If God intends to use you for his glory, something will come into your life, something undesirable, unforeseeable and unavoidable. It will feel like the end of your story. But the Lord will help you. He will show you it’s a new chapter, a better chapter, because you’ve come to the end of yourself, all you have left is desperate need for God, and you find him to be enough. That is how God will show many people through you that the real Jesus is enough for anyone facing anything. People will see him in your resilient hope and ruggedness and joy. Your weakness will make his power non-ignorable. Here is the decisive step God wants you to take this morning:

For the sake of Christ, then, I am content with weaknesses, insults, hardships, persecutions, and calamities. For when I am weak, then I am strong. —2 Corinthians 12:10

The ESV reads, “I am content with weaknesses….” But the NIV reads, “I delight in weaknesses….” Is Paul claiming contentment or enjoyment? The Greek word can be translated either way. But the NIV is right. Paul is saying that he likes what God is doing. How do I know? Verse 10 is restating verse 9: “Therefore, I will boast all the more gladly of my weaknesses….” So we should read verse 10 as, “For the sake of Christ, then, I am happy with my weakened life.” No self-pity, not even contentment, but cheerfulness. And there is no end to it. Paul broadens his message beyond his own thorn-experience to every kind of pain we face: “…weaknesses, insults, hardships, persecutions and calamities.” Fill in the blank with every kind of hardship. The risen Jesus is saying to you today, “Give your weakness to me, whatever it is, and I will give my power to you.” God is not into sparing us hardship. He is into giving us more of himself. Earlier in this letter Paul said, “We were so utterly burdened beyond our strength that we despaired of life itself. Indeed, we felt that we had received the sentence of death. But that was to make us rely not on ourselves but on God who raises the dead” (2 Corinthians 1:8-9).

Maybe you came into church today thinking, “All I have to offer the Lord is my exhaustion and sadness and embarrassment and impasse and even despair.” The Lord is saying to you today, “I can work with that. Only when you are weak will you become strong in me.” The real you can make the real Jesus non-ignorable for other broken people.

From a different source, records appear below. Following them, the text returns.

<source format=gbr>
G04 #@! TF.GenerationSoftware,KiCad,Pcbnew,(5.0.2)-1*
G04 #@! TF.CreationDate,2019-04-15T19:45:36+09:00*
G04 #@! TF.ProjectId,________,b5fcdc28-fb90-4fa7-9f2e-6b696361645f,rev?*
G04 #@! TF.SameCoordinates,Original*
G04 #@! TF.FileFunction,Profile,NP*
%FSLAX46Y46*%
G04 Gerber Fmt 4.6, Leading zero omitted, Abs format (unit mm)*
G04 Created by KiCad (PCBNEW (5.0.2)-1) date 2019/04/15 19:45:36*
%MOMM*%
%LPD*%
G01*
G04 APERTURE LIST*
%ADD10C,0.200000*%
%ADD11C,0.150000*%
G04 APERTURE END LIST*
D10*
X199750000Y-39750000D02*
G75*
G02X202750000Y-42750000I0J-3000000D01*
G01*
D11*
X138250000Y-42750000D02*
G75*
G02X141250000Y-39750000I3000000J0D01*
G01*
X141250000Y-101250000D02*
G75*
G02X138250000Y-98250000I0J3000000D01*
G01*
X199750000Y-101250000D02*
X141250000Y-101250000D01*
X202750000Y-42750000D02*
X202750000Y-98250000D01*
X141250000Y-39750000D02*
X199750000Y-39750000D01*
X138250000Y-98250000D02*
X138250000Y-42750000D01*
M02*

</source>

What is your part? Look at verse 10: “For the sake of Christ.” Those words are the death of self-focus. Those words define a new purpose. It’s when our reason for living changes from “For my own sake and my own glory” to “For the sake of Christ and his glory.” I was humbled to read a sentence from Jack Miller’s book, The Heart of a Servant Leader, recently: “Only prayer with a goal of glorifying God at any cost can give God’s vision to a man or woman.” We’re starting to think and pray and dream about how we’re going to make the real Jesus non-ignorable in our city and far beyond. The most important thing we can do to prepare our hearts for the answers is humility – putting Jesus and his glory above ourselves at any cost.

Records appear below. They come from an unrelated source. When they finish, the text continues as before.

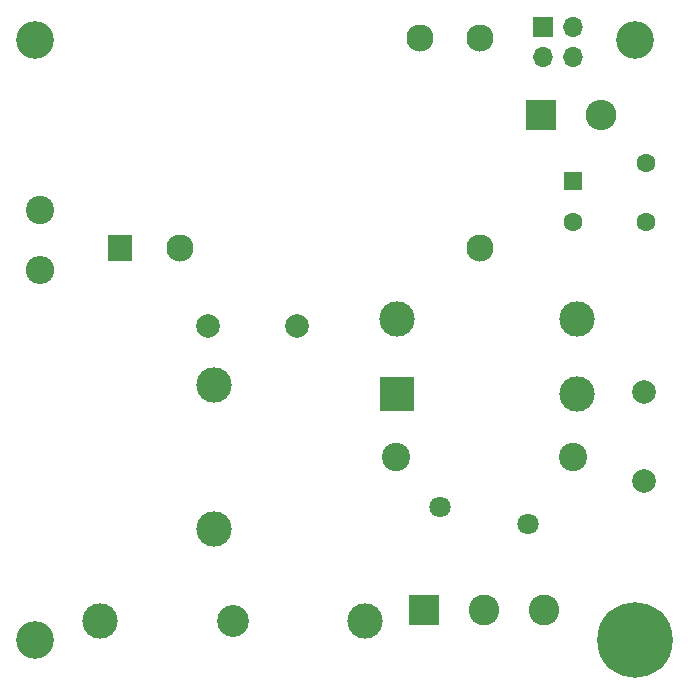
<source format=gbr>
%TF.GenerationSoftware,KiCad,Pcbnew,6.0.4-6f826c9f35~116~ubuntu18.04.1*%
%TF.CreationDate,2022-04-09T00:00:09+02:00*%
%TF.ProjectId,AE01.07.50.100,41453031-2e30-4372-9e35-302e3130302e,V1R0*%
%TF.SameCoordinates,PX9464480PY76a3180*%
%TF.FileFunction,Soldermask,Top*%
%TF.FilePolarity,Negative*%
%FSLAX46Y46*%
G04 Gerber Fmt 4.6, Leading zero omitted, Abs format (unit mm)*
G04 Created by KiCad (PCBNEW 6.0.4-6f826c9f35~116~ubuntu18.04.1) date 2022-04-09 00:00:09*
%MOMM*%
%LPD*%
G01*
G04 APERTURE LIST*
%ADD10C,3.000000*%
%ADD11R,2.600000X2.600000*%
%ADD12C,2.600000*%
%ADD13R,3.000000X3.000000*%
%ADD14C,2.400000*%
%ADD15C,2.000000*%
%ADD16R,2.000000X2.300000*%
%ADD17C,2.300000*%
%ADD18R,1.700000X1.700000*%
%ADD19O,1.700000X1.700000*%
%ADD20C,3.200000*%
%ADD21R,1.600000X1.600000*%
%ADD22C,1.600000*%
%ADD23C,2.700000*%
%ADD24C,1.800000*%
%ADD25O,2.400000X2.400000*%
%ADD26C,0.800000*%
%ADD27C,6.400000*%
%ADD28O,2.600000X2.600000*%
G04 APERTURE END LIST*
D10*
%TO.C,L1*%
X15100000Y9400000D03*
X15100000Y21600000D03*
%TD*%
D11*
%TO.C,CONN1*%
X32900000Y2495000D03*
D12*
X37980000Y2495000D03*
X43060000Y2495000D03*
%TD*%
D13*
%TO.C,L2*%
X30580000Y20825000D03*
D10*
X45820000Y20825000D03*
X45820000Y27175000D03*
X30580000Y27175000D03*
%TD*%
D14*
%TO.C,C1*%
X30500000Y15500000D03*
X45500000Y15500000D03*
%TD*%
D15*
%TO.C,C3*%
X51500000Y13450000D03*
X51500000Y20950000D03*
%TD*%
D16*
%TO.C,PS1*%
X7150000Y33150000D03*
D17*
X12230000Y33150000D03*
X37630000Y33150000D03*
X37630000Y50930000D03*
X32550000Y50930000D03*
%TD*%
D15*
%TO.C,C2*%
X14650000Y26600000D03*
X22150000Y26600000D03*
%TD*%
D18*
%TO.C,CONN2*%
X43000000Y51900000D03*
D19*
X43000000Y49360000D03*
X45540000Y51900000D03*
X45540000Y49360000D03*
%TD*%
D20*
%TO.C,H2*%
X0Y0D03*
%TD*%
D21*
%TO.C,C5*%
X45500000Y38852651D03*
D22*
X45500000Y35352651D03*
%TD*%
D23*
%TO.C,F1*%
X16700000Y1600000D03*
D10*
X27950000Y1600000D03*
X5450000Y1600000D03*
%TD*%
D20*
%TO.C,H3*%
X0Y50800000D03*
%TD*%
D24*
%TO.C,RV1*%
X34250000Y11200000D03*
X41750000Y9800000D03*
%TD*%
D14*
%TO.C,R1*%
X400000Y36390000D03*
D25*
X400000Y31310000D03*
%TD*%
D22*
%TO.C,C4*%
X51700000Y40400000D03*
X51700000Y35400000D03*
%TD*%
D20*
%TO.C,H1*%
X50800000Y50800000D03*
%TD*%
D26*
%TO.C,H4*%
X49102944Y-1697056D03*
X49102944Y1697056D03*
X52497056Y-1697056D03*
X50800000Y2400000D03*
X48400000Y0D03*
D27*
X50800000Y0D03*
D26*
X50800000Y-2400000D03*
X52497056Y1697056D03*
X53200000Y0D03*
%TD*%
D11*
%TO.C,TVS1*%
X42805000Y44400000D03*
D28*
X47885000Y44400000D03*
%TD*%
M02*

</source>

When we lift this banner over our lives and over our families and over our church – “For the sake of Christ” – that’s we might even stop asking God to take the thorn away. We start thinking, “Now I have the privilege of seeing what only he can do.”

Three simple take-aways. One, the way God wants to use you is probably in the most impossible part of your life. Two, the more your heart can say, “For the sake of Christ,” the more you’ll experience his power. It doesn’t even say, “For the sake of evangelism.” God might not have that for you. But the point of your life is not evangelism. The point of your life is Christ. You can advance the mission in many ways, as long as it’s about him and not you any more. Three, the real barrier to a great life is not weakness and pain. The real barrier is the perfect designer life you thought you’d live. If you’ll let that go, your life will start looking like the real Jesus.